Friday 20 April 2012

Radio journalist shot dead in central Somalia



Somali people carry the coffin of journalist Hassan Osman Abdi, who was killed on Saturday January 28, 2012.
Fri Apr 6, 2012 12:48PM GMT
Unidentified gunmen have killed yet another journalist in the central Somalia, amid a sharp rise in killings of journalist in the war-torn country, Press TV reports.


Mahad Salad Aden, who was a reporter for Mogadishu-based Radio Shabelle, was shot several times by three men armed with pistols near his house in Beledweyn town located about kilometers (180 miles) north of the Somali capital Mgadishu on Thursday.

“The armed men attacked the reporter near his house in Sigalow, western parts of the town. They shot him several times and left him for dead. They escaped without taking anything from him,” Warsame, who witnessed the shooting told Press TV.

According to Aden’s colleagues, the gunmen escaped the scene but government soldiers, who launched operation after the incident, captured the gunmen in the neighborhood, and shot dead one of them.

No group has claimed responsibility for the killing.

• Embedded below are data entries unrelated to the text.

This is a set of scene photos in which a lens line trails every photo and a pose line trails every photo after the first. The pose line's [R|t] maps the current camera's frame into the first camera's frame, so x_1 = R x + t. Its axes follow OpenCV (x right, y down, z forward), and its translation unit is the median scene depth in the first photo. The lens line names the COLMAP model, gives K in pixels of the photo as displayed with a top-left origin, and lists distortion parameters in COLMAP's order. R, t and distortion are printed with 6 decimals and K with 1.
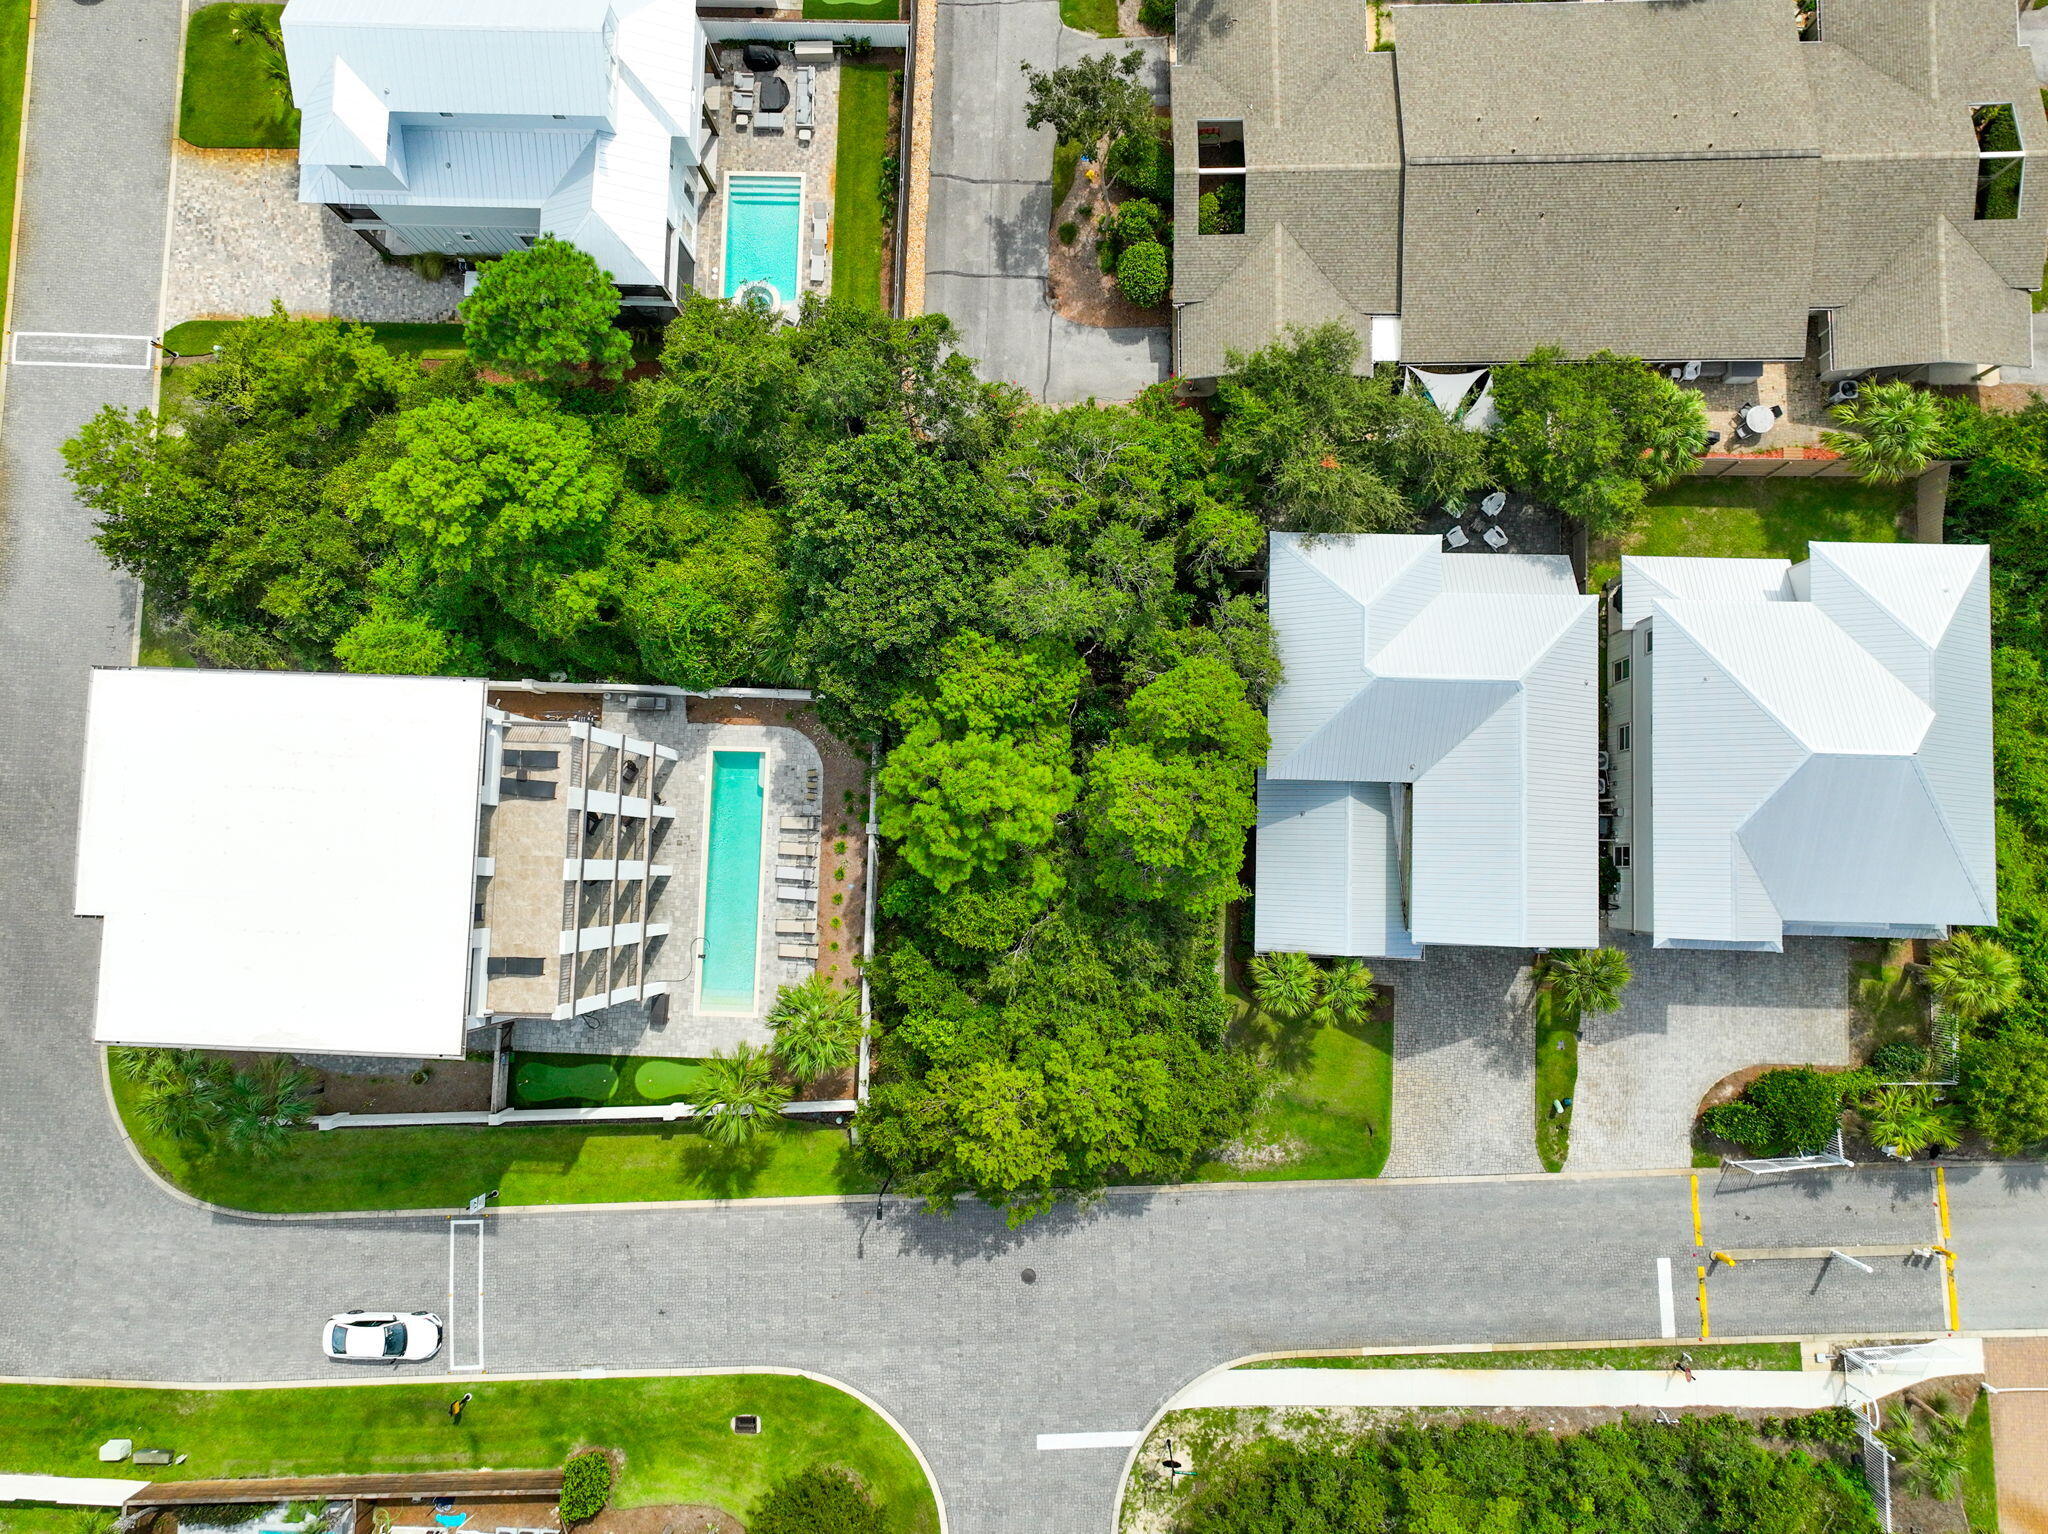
lens RADIAL K [[1519.3, 0, 1022.7], [0, 1519.3, 718.7], [0, 0, 1]] dist [-0.001520, 0.000088]
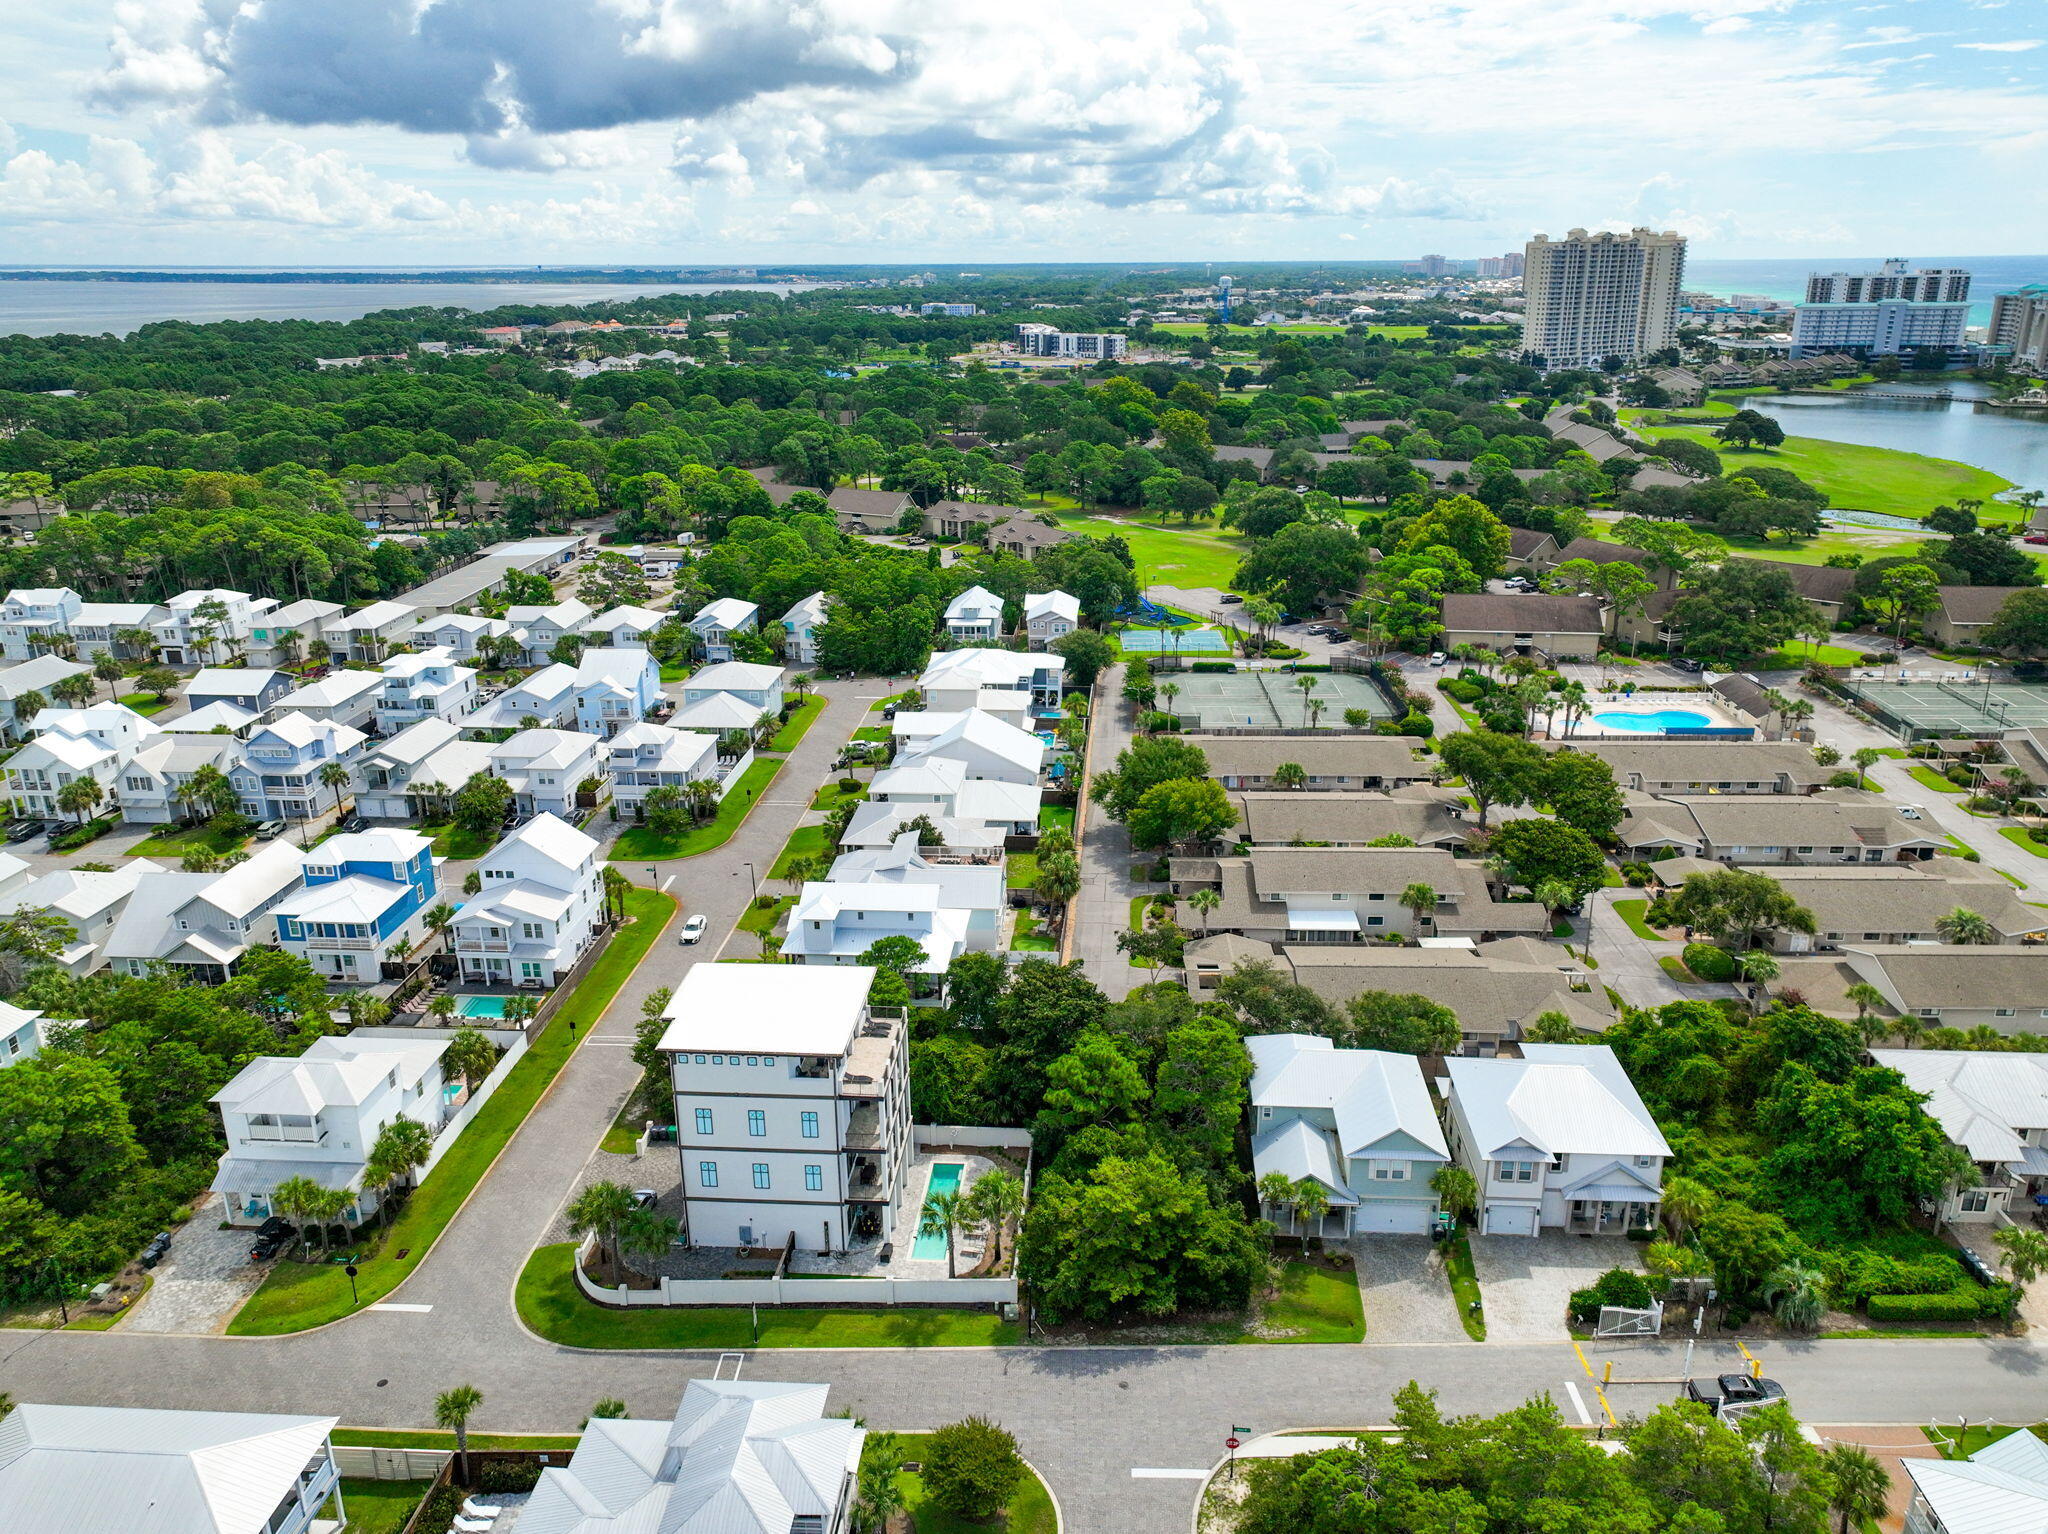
lens RADIAL K [[1476.0, 0, 1041.4], [0, 1476.0, 769.1], [0, 0, 1]] dist [0.003236, 0.008805]
pose [[0.999144, 0.027834, -0.030589, -0.046343], [-0.039245, 0.404774, -0.913574, 1.392678], [-0.013047, 0.913993, 0.405520, -0.081462]]
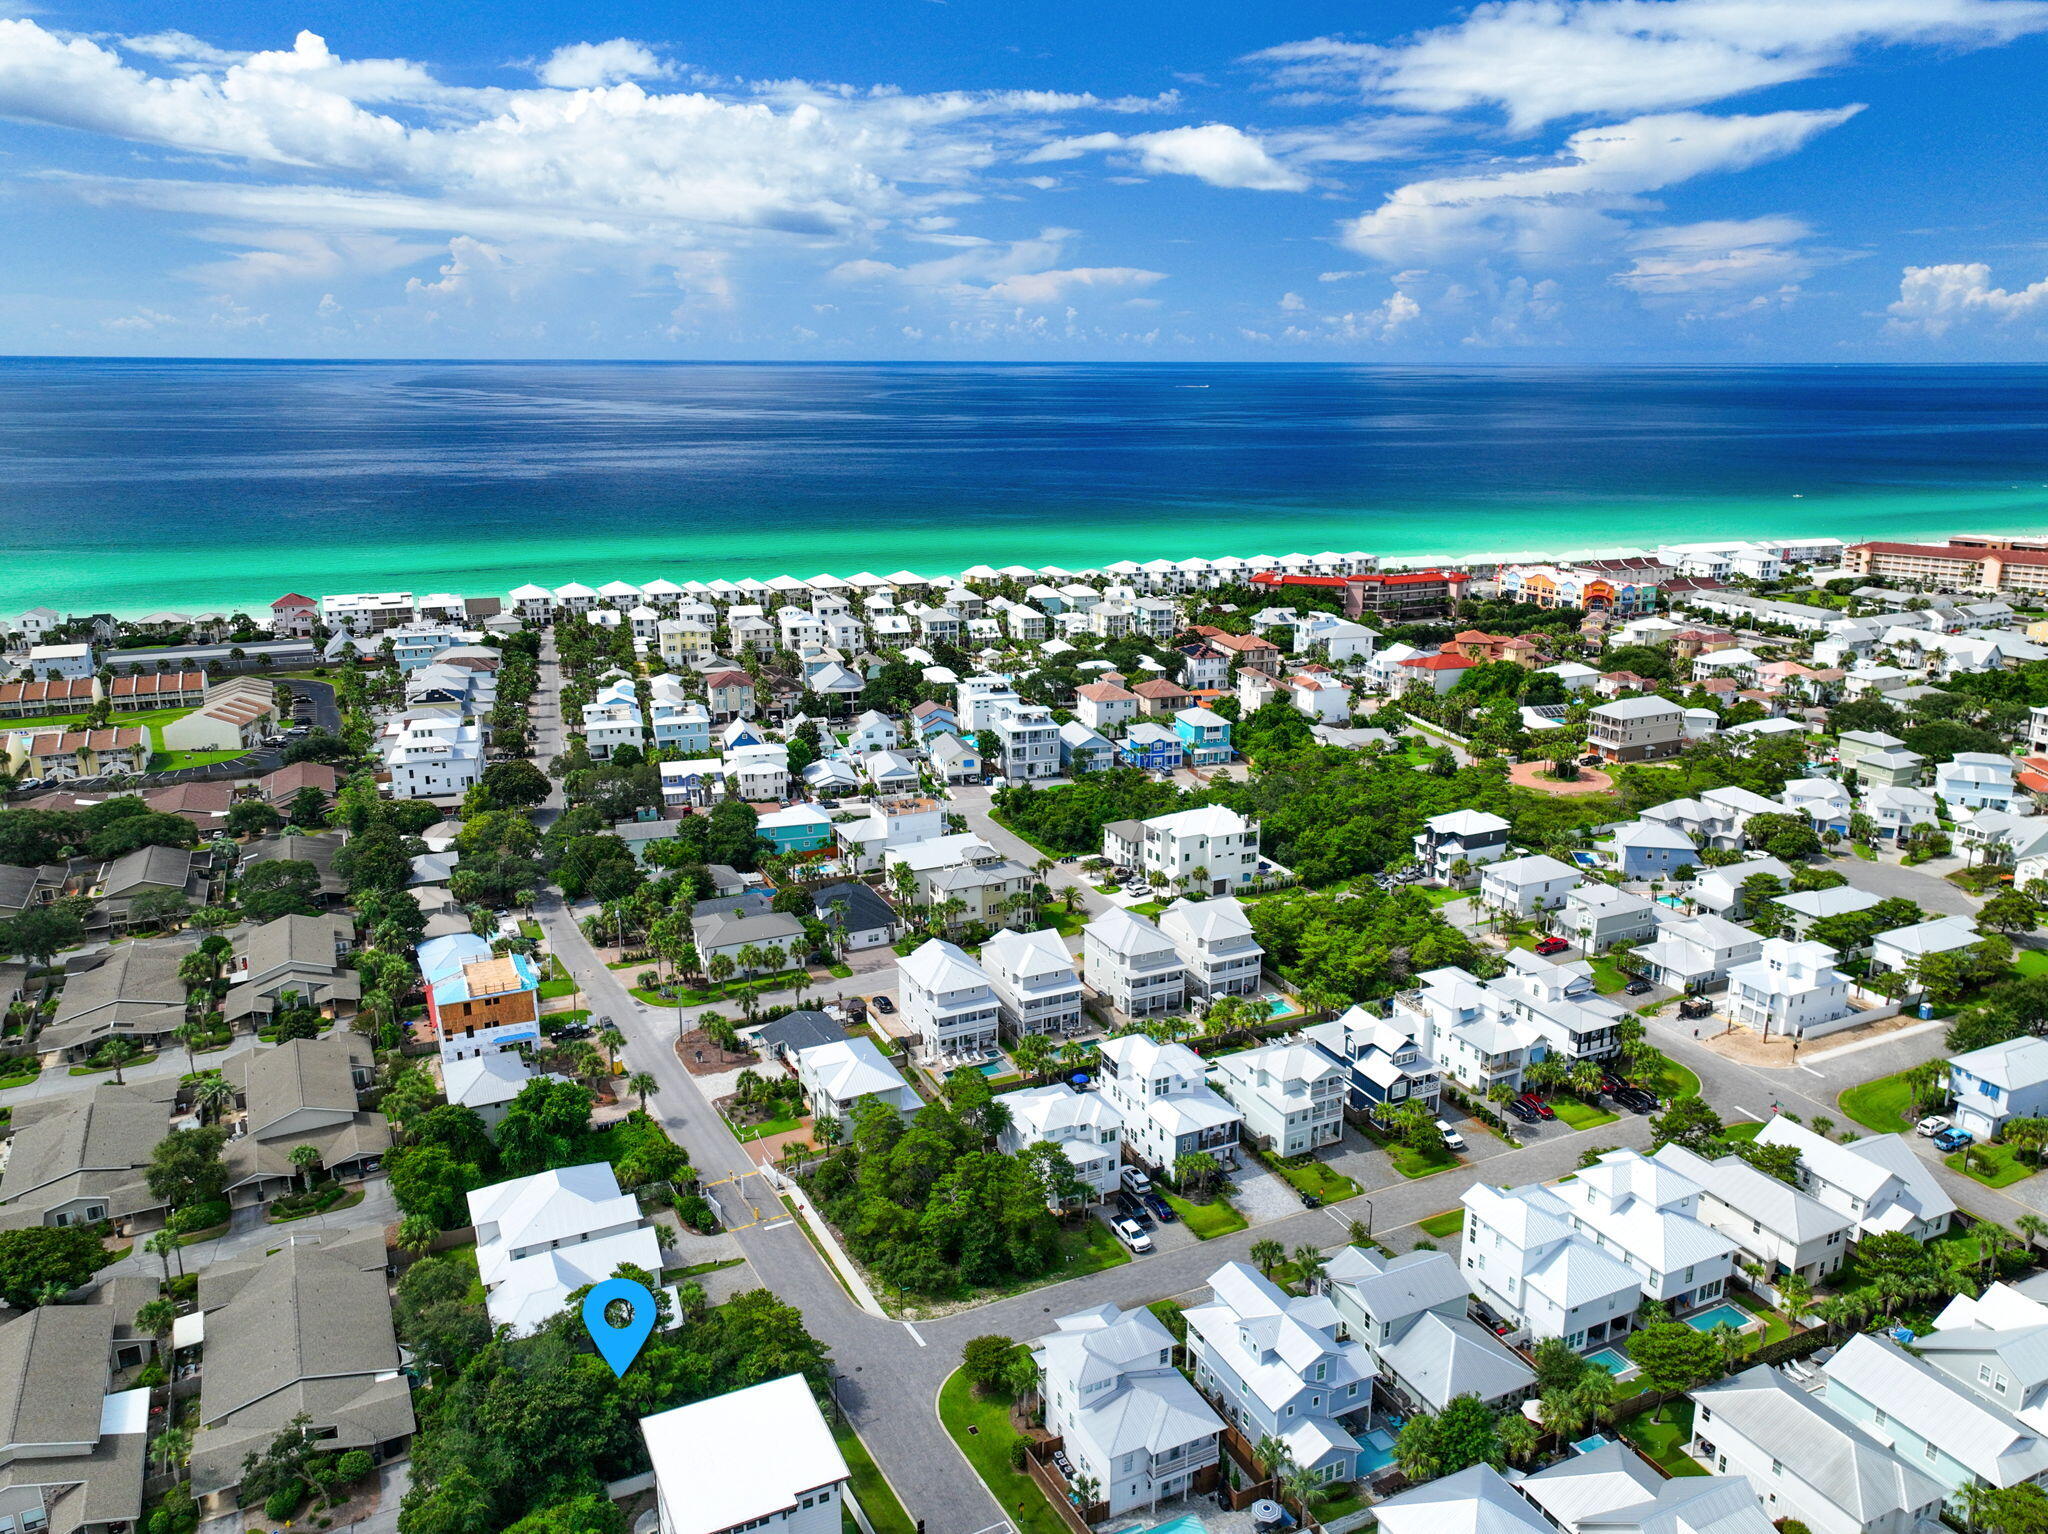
lens RADIAL K [[1483.3, 0, 1046.2], [0, 1483.3, 758.4], [0, 0, 1]] dist [0.007315, 0.008120]
pose [[-0.464347, -0.208983, 0.860644, -1.808562], [0.882885, -0.032444, 0.468468, -0.382110], [-0.069979, 0.977381, 0.199573, -0.329663]]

Meanwhile, CPJ Africa Advocacy Coordinator Mohamed Keita condemned ‘the senseless murder of journalist’ Aden, calling on Somali authorities “to apprehend Adan's killers and take all the necessary steps to ensure that journalists are able to work freely without fear of reprisal."

At least three other journalists have been killed in Somalia this year, including Hassan Osman Abdi, the managing director of Radio Shabelle, who was shot dead in January in front of his home in Mogadishu.

Somalia, which has not had a functioning government since 1991, is considered one of the most dangerous places in the world for journalists.

Reporters Without Borders (Reporteurs Sans Frontieres), reported in December 2011 that 25 journalists had been killed in Somalia since 2007.

A man wearing a military uniform shot and killed a journalist working for the local Horn Cable television station on a Mogadishu street last December. A Malaysian cameraman was also gunned down in the Somali capital two months earlier.